Наколочка получилась ладная, Степан Дмитриевич остался доволен – и новую профессию освоил, и человеку хорошему угодил. Хохотуев тоже светился весь, жалел только, что сам не видит, – зеркала, чтобы самому оценить работу, в мастерской не было.
– Завтра товарищ Дымобыков пожалует на примерку, велел передать, что будет, – сообщил, прощаясь, Пинай.
Но стоял, не уходил, теребил на груди пуговицу, явно что-то хотел сказать и не говорил, молчал.
Видя это, Степан Дмитриевич деликатно заметил:
– Сейчас ниточка на фуфайке лопнет, пуговка и отвалится.
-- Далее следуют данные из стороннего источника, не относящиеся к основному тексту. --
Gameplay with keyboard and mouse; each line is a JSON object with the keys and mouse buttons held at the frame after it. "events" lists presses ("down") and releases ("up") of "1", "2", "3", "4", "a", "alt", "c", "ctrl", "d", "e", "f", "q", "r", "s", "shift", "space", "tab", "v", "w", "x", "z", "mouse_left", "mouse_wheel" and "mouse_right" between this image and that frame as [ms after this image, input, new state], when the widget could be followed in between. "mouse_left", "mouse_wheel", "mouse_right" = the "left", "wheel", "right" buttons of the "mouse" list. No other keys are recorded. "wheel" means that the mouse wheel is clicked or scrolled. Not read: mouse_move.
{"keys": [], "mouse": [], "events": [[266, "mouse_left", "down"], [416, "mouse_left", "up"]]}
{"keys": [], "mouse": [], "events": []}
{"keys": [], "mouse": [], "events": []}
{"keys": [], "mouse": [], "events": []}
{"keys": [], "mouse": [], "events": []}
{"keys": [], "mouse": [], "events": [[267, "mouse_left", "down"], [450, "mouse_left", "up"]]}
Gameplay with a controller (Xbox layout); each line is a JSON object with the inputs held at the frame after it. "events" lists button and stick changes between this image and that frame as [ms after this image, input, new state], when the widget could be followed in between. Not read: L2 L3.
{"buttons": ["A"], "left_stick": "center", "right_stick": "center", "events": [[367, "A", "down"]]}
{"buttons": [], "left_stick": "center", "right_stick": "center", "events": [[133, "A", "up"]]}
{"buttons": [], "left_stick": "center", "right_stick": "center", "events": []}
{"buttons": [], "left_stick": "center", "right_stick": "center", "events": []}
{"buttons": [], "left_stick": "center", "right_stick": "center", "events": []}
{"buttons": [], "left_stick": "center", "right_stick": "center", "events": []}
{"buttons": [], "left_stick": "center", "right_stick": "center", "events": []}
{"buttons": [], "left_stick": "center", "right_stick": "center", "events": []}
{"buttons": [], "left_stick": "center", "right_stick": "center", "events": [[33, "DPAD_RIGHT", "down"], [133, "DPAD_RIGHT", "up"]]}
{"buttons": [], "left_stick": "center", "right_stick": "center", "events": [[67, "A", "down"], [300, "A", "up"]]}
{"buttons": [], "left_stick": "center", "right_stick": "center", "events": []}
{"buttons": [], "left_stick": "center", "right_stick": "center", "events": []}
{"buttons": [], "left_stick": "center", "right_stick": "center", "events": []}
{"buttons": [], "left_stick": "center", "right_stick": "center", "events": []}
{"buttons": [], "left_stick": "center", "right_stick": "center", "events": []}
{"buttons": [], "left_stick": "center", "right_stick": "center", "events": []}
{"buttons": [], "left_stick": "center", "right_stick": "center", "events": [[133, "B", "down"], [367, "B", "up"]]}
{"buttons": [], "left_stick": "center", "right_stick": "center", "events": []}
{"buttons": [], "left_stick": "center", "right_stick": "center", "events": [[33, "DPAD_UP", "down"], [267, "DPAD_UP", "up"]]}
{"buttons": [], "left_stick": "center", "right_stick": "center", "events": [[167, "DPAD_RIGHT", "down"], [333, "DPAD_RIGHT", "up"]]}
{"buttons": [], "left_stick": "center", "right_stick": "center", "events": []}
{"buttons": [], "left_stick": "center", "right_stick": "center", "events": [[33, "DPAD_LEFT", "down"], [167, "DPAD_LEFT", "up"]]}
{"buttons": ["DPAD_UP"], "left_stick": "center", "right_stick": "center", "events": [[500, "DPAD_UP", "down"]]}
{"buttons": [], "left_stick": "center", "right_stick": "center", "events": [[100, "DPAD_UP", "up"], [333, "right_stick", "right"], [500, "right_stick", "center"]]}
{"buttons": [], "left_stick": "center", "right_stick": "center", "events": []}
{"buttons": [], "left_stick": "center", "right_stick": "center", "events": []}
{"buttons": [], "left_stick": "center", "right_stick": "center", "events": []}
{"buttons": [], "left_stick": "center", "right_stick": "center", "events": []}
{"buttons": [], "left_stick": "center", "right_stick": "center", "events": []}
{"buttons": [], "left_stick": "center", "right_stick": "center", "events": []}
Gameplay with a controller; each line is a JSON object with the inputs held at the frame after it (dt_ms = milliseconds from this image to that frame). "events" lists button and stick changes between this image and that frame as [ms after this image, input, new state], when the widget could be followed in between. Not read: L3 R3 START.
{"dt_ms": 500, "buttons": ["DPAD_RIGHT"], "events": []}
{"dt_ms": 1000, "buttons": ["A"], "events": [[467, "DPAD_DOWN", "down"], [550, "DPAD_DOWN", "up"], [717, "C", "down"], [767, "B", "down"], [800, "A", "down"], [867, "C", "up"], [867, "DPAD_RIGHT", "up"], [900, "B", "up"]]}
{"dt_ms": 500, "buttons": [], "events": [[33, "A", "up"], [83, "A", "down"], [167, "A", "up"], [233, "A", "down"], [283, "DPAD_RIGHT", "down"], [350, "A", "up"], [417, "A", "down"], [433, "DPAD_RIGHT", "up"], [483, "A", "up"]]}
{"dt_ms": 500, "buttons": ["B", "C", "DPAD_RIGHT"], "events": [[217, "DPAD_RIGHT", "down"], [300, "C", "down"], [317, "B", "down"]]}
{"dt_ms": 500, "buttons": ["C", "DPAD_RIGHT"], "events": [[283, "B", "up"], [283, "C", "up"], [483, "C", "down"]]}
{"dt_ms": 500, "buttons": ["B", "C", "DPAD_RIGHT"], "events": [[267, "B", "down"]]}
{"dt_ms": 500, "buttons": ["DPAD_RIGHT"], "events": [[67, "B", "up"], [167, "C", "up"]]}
– Я, – замялся, засмущался Пинай, – что спросить хочу у тебя…
– Что же?
– Ты вот чаешь воскресения мертвых и жизни будущаго века? – Лицо Пиная мучительно исказилось, с таким трудом дался ему вопрос. – Чаешь? А?
Вопрос был неожиданный, будто выстрел. Что на такой ответишь? Скажешь правду – непонятны последствия. Что у этого Хохотуева на уме? Хотя вроде человек он хороший, в людях Степан Дмитриевич разбирался.
«Чаю?» – спросил он у самого себя, видя, с каким напряжённым взглядом ждёт его ответа Пинай. Собственно говоря, и Степан Дмитриевич чувствовал это кровью, он был и так уже частью жизни этого «будущаго века», немаленькая его частица была давно уже там, в тех невидимых для глаза местах, где нет мёртвого, где только живое, где всё напитано божьим светом. Где живые его дети, созданные его трудом, все эти кикиморы и святые, грешники и воины-победители, где даже будущая статуя Дымобыкова имеет право пребывать в святости. Но разве о таком скажешь? Себе-то не всегда говоришь, а другим зачем?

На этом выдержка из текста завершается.